Misiones es como un parque de atracciones natural. Tiene aún mucho más para ofrecer y sinceramente, me quedé con ganas de seguir paseando, así que habrá que volver. Pero creo que nos llevamos la joya de la provincia, quizás hasta del país (aunque no conozco tantas cosas que sería imposible decirlo). Volvimos en un avión en el que nos permitieron tomar mate (con yerba misionera, por supuesto), algo que no sé cómo me hace sentir con respecto a la seguridad aeronáutica, pero que hizo muy feliz a mi hermano. Vi por la ventanilla como el paisaje selvático se convertía de a poco en la llanura pampeana y supe que estábamos llegando a casa.
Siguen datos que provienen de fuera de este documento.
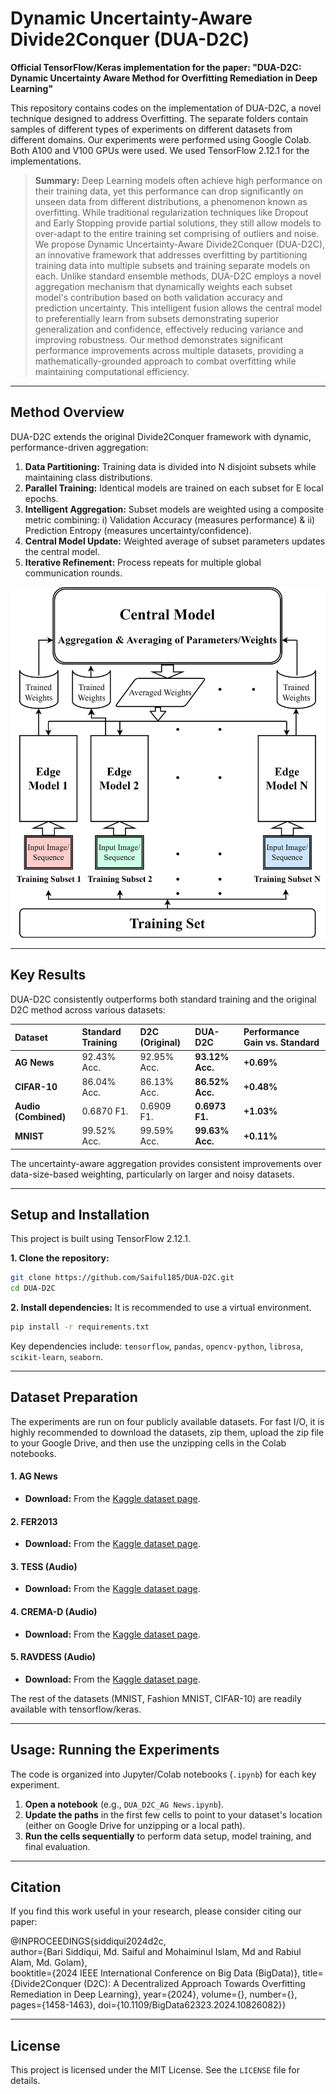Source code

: # Dynamic Uncertainty-Aware Divide2Conquer (DUA-D2C)
**Official TensorFlow/Keras implementation for the paper: "DUA-D2C: Dynamic Uncertainty Aware Method for Overfitting Remediation in Deep Learning"**

This repository contains codes on the implementation of DUA-D2C, a novel technique designed to address Overfitting. The separate folders contain samples of different types of experiments on different datasets from different domains. Our experiments were performed using Google Colab. Both A100 and V100 GPUs were used. We used TensorFlow 2.12.1 for the implementations.

> **Summary:** Deep Learning models often achieve high performance on their training data, yet this performance can drop significantly on unseen data from different distributions, a phenomenon known as overfitting. While traditional regularization techniques like Dropout and Early Stopping provide partial solutions, they still allow models to over-adapt to the entire training set comprising of outliers and noise. We propose Dynamic Uncertainty-Aware Divide2Conquer (DUA-D2C), an innovative framework that addresses overfitting by partitioning training data into multiple subsets and training separate models on each. Unlike standard ensemble methods, DUA-D2C employs a novel aggregation mechanism that dynamically weights each subset model's contribution based on both validation accuracy and prediction uncertainty. This intelligent fusion allows the central model to preferentially learn from subsets demonstrating superior generalization and confidence, effectively reducing variance and improving robustness. Our method demonstrates significant performance improvements across multiple datasets, providing a mathematically-grounded approach to combat overfitting while maintaining computational efficiency.

---

## Method Overview

DUA-D2C extends the original Divide2Conquer framework with dynamic, performance-driven aggregation:
1.  **Data Partitioning:** Training data is divided into N disjoint subsets while maintaining class distributions.
2.  **Parallel Training:** Identical models are trained on each subset for E local epochs.
3.  **Intelligent Aggregation:** Subset models are weighted using a composite metric combining: i) Validation Accuracy (measures performance) & ii) Prediction Entropy (measures uncertainty/confidence).
4.  **Central Model Update:** Weighted average of subset parameters updates the central model.
5.  **Iterative Refinement:** Process repeats for multiple global communication rounds.

![DUA-D2C Diagram](figures/DUA-D2C_Diagram.png)

---

## Key Results

DUA-D2C consistently outperforms both standard training and the original D2C method across various datasets:

| Dataset | Standard Training | D2C (Original) | DUA-D2C | Performance Gain vs. Standard |
| :--- | :--- | :--- | :--- | :--- |
| **AG News** | 92.43% Acc. | 92.95% Acc. | **93.12% Acc.** | **+0.69%** |
| **CIFAR-10** | 86.04% Acc. | 86.13% Acc. | **86.52% Acc.** | **+0.48%** |
| **Audio (Combined)** | 0.6870 F1. | 0.6909 F1. | **0.6973 F1.** | **+1.03%** |
| **MNIST** | 99.52% Acc. | 99.59% Acc. | **99.63% Acc.** | **+0.11%** |

The uncertainty-aware aggregation provides consistent improvements over data-size-based weighting, particularly on larger and noisy datasets.

---

## Setup and Installation

This project is built using TensorFlow 2.12.1.

**1. Clone the repository:**
```bash
git clone https://github.com/Saiful185/DUA-D2C.git
cd DUA-D2C
```

**2. Install dependencies:**
It is recommended to use a virtual environment.
```bash
pip install -r requirements.txt
```
Key dependencies include: `tensorflow`, `pandas`, `opencv-python`, `librosa`, `scikit-learn`, `seaborn`.

---

## Dataset Preparation

The experiments are run on four publicly available datasets. For fast I/O, it is highly recommended to download the datasets, zip them, upload the zip file to your Google Drive, and then use the unzipping cells in the Colab notebooks.

#### 1. AG News
- **Download:** From the [Kaggle dataset page](https://www.kaggle.com/datasets/amananandrai/ag-news-classification-dataset). 
  
#### 2. FER2013
- **Download:** From the [Kaggle dataset page](https://www.kaggle.com/datasets/msambare/fer2013).

#### 3. TESS (Audio)
- **Download:** From the [Kaggle dataset page](https://www.kaggle.com/datasets/ejlok1/toronto-emotional-speech-set-tess).

#### 4. CREMA-D (Audio)
- **Download:** From the [Kaggle dataset page](https://www.kaggle.com/datasets/ejlok1/cremad).

#### 5. RAVDESS (Audio)
- **Download:** From the [Kaggle dataset page](https://www.kaggle.com/datasets/uwrfkaggler/ravdess-emotional-speech-audio).

The rest of the datasets (MNIST, Fashion MNIST, CIFAR-10) are readily available with tensorflow/keras.

---

## Usage: Running the Experiments

The code is organized into Jupyter/Colab notebooks (`.ipynb`) for each key experiment.

1.  **Open a notebook** (e.g., `DUA_D2C_AG News.ipynb`).
2.  **Update the paths** in the first few cells to point to your dataset's location (either on Google Drive for unzipping or a local path).
3.  **Run the cells sequentially** to perform data setup, model training, and final evaluation.

---

## Citation

If you find this work useful in your research, please consider citing our paper:

@INPROCEEDINGS{siddiqui2024d2c,\
  author={Bari Siddiqui, Md. Saiful and Mohaiminul Islam, Md and Rabiul Alam, Md. Golam},\
  booktitle={2024 IEEE International Conference on Big Data (BigData)}, 
  title={Divide2Conquer (D2C): A Decentralized Approach Towards Overfitting Remediation in Deep Learning}, 
  year={2024},
  volume={},
  number={},
  pages={1458-1463},
  doi={10.1109/BigData62323.2024.10826082}}

---

## License
This project is licensed under the MIT License. See the `LICENSE` file for details.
Ahora, desde las sequías madrileñas siento profunda nostalgia de toda esa agua rojiza cayendo a raudales hacia el vacío… me quedan las fotos de protector de pantalla, porque el agua de río que me tomé ya la debo haber hecho pis.

1 comentario:

  1. Hace poco efectué las mismas visitas que narras en este artículo y realmente te felicito porque has capturado con tus palabras lo impresionante de esta maravilla, sos de las pocas personas que ha subido fotos de las cataratas con el agua roja, tal como yo la conocí, te felicito por su excelente artículo.